Written exercise 1:
Answer these questions from the squadron history, one line each:
(a) On what date was the squadron inactivated on Guam?
(b) About how many personnel are assigned to the 5 RS?
(c) Who flew the first ever U-2S operational mission, and on what date?
Written exercise 2:
Write the next part of the squadron history, starting after its final line.
Start of Selection
The squadron continued attacking urban areas with incendiary raids until the end of the war in August 1945, attacking major Japanese cities, causing massive destruction of urbanized areas. It also conducted raids against strategic objectives, bombing aircraft factories, chemical plants, oil refineries, and other targets in Japan. The squadron flew its last combat missions on 14 August, when hostilities ended. Afterwards, its B-29s carried relief supplies to Allied prisoner of war camps in Japan and Manchuria

The squadron was largely demobilized on Tinian during the fall of 1945. Remained in Western Pacific, assigned to Twentieth Air Force. Moved to Clark Field in the Philippines on 15 April 1946. It relocated to Harmon Field on Guam on 9 June 1947, by which time it was largely a paper organization with few personnel or aircraft. The squadron was inactivated on Guam on 20 October 1948.

Strategic Air Command

It maintained alert during the Cuban Missile Crisis in October 1962 and conducted reconnaissance pilot training from, 1986–1990.[1]

On 1 October 1994, the 5 RS was reactivated as a subordinate unit to the 9th Operations Group, 9th Reconnaissance Wing, at Beale Air Force Base, California. It is tasked with a real-world reconnaissance mission reportable to the U.S. Forces Korea, United States Pacific Command, Air Combat Command, along with other national authorities through the Joint Chiefs of Staff. There are approximately 200 personnel assigned to the 5 RS.[2]

Since 1976, the unit has flown more than 7,000 operational sorties, utilizing an integrated suite of all-weather multi-spectral sensors. The unit has maintained a 98 percent mission effectiveness rating, despite challenging weather and a long logistics trail. Significant past events include the 1976 DMZ "tree cutting" incident in which two U.S. officers lost their lives. The unit provided continuous coverage of the area during the tense period that followed. Since 1976, surge operations have been conducted many times due to heightened tensions on the Korean peninsula. In 1987, President Chun Doo-hwan visited the detachment to honor the unit for its outstanding contribution to the security of the country. In addition to its real world mission, the unit has flown humanitarian sorties to assess ROK environmental concerns, such as flood damage, and assist the Philippines in surveying the devastation caused by the Mount Pinatubo eruption.[2]

Modern era

In 1995 the 5th RS was the first unit to have the new U-2S model aircraft fully operational and on 20 October 1995, Lieutenant Colonel Charles P. Wilson II flew the first ever U-2S operational mission. Additionally, in 1995 the U-2 flew the 2000th Advanced Synthetic Aperture Radar System mission. The squadron was the recipient of the 1995 Lockheed Advanced Development Corporation Hughes Trophy, distinguishing the unit as Best Reconnaissance Squadron in the 9th Reconnaissance Wing and was also nominated for the Republic of Korea Presidential Unit Citation.[2]

Operations and Decorations

  • Combat Operations: Flying training unit, 1917–1918. Antisubmarine patrols, and reconnaissance of Vichy French fleet at Martinique, Dec 1941 – Oct 1942. Combat in Western Pacific, 25 Jan-15 Aug 1945. Maintained alert during Cuban missile crisis, Oct 1962. Conducted U-2 high-altitude reconnaissance, 1994–.
End of Selection
Start of Record list
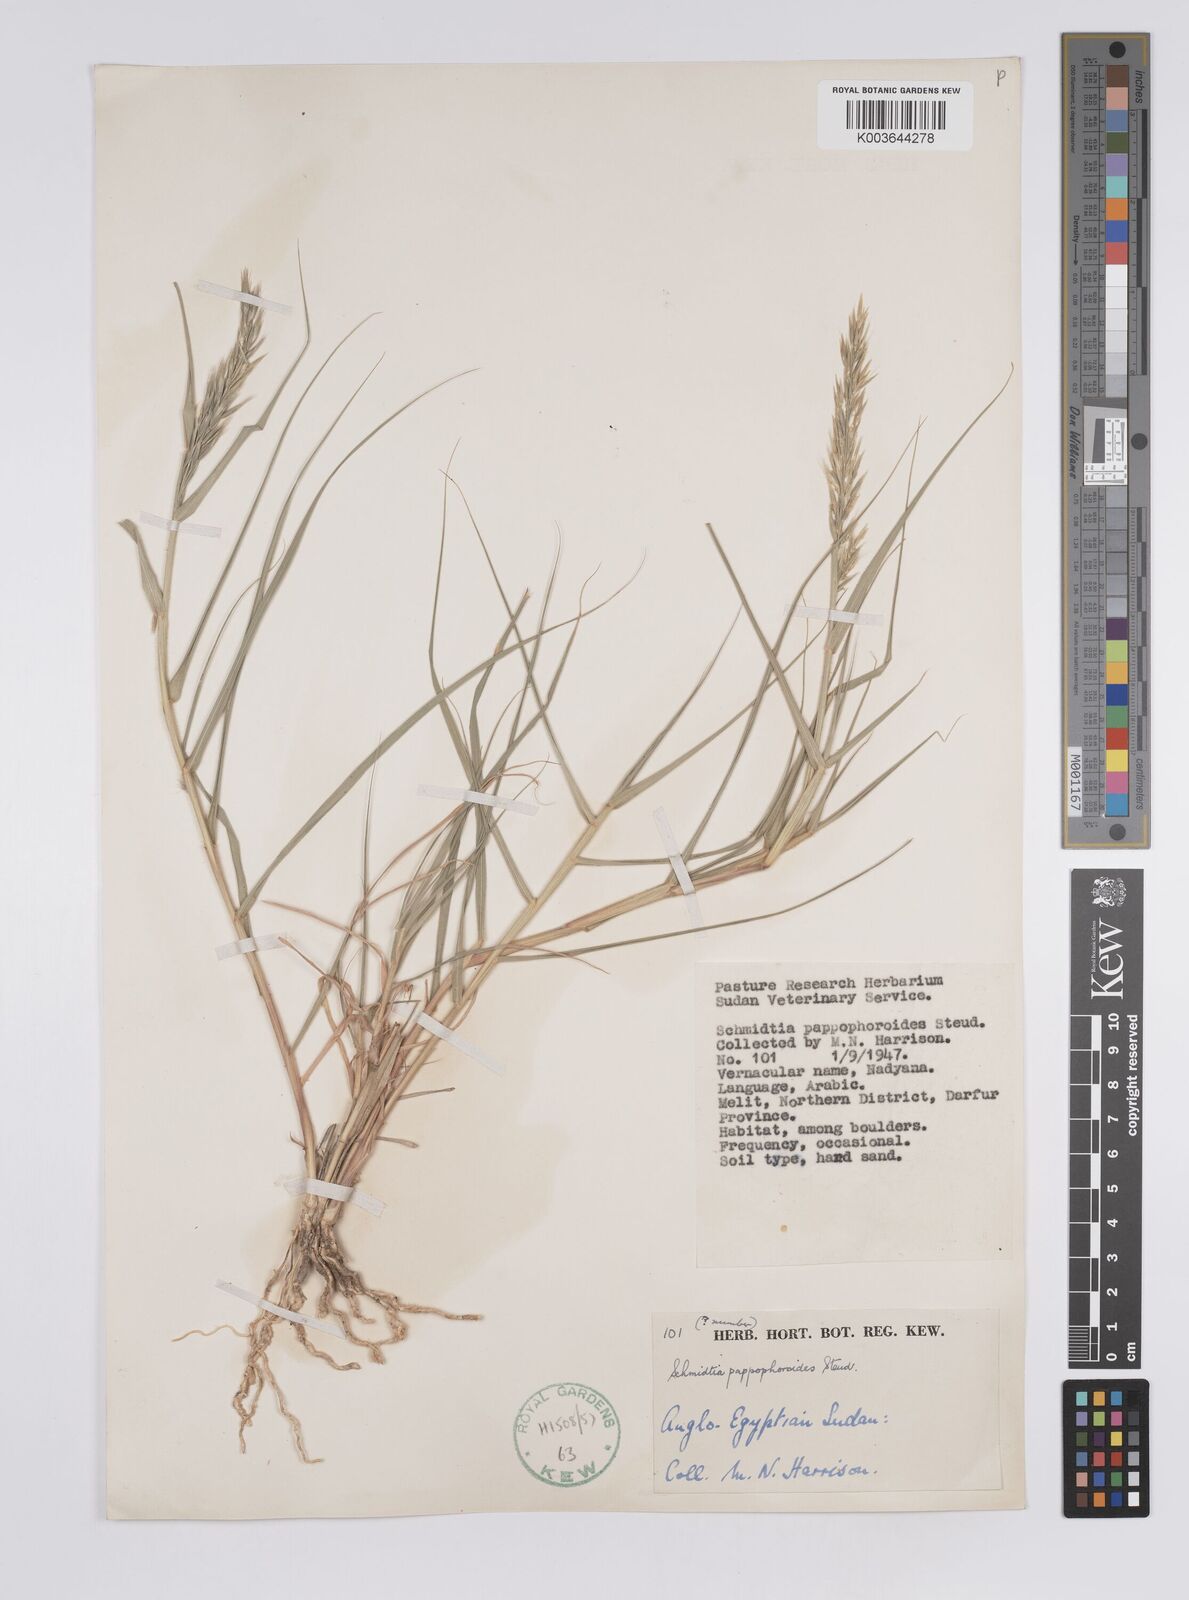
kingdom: Plantae
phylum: Tracheophyta
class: Liliopsida
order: Poales
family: Poaceae
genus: Schmidtia
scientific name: Schmidtia pappophoroides
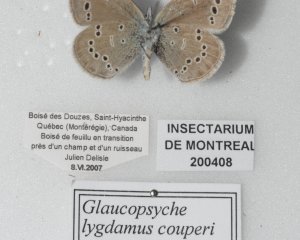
End of Record list
Answer 1:
(a) 20 October 1948
(b) About 200
(c) Lieutenant Colonel Charles P. Wilson II, on 20 October 1995

Answer 2:
  • Campaigns: World War II: Antisubmarine, American Theater; Air Offensive, Japan; Eastern Mandates; Western Pacific.

Lineage*

  • Organized as 5th Aero Squadron on 5 May 1917
Redesignated Squadron A, Souther Field, GA, on 15 July 1918
Demobilized on 11 November 1918
  • Reconstituted, and consolidated (1924) with 5th Aero Squadron, which was organized on 24 October 1919.
Redesignated: 5th Squadron (Observation) on 14 March 1921
Redesignated: 5th Observation Squadron on 25 January 1923
Redesignated: 5th Bombardment Squadron on 1 March 1935
Redesignated: 5th Bombardment Squadron (Medium) on 6 December 1939
Redesignated: 5th Bombardment Squadron (Heavy) on 20 November 1940
Redesignated: 5th Bombardment Squadron, Very Heavy, on 28 March 1944
Inactivated on 20 October 1948
  • Redesignated 5th Strategic Reconnaissance Squadron, Photographic, and activated, on 1 May 1949.
Redesignated: 5th Bombardment Squadron, Heavy, on 1 April 1950
Redesignated: 5th Bombardment Squadron, Medium, on 2 October 1950
Discontinued, and inactivated, on 25 June 1966
  • Redesignated 5th Strategic Reconnaissance Training Squadron on 12 February 1986
Activated on 1 July 1986
Inactivated on 30 June 1990
  • Redesignated 5th Reconnaissance Squadron on 21 September 1994
Activated on 1 October 1994.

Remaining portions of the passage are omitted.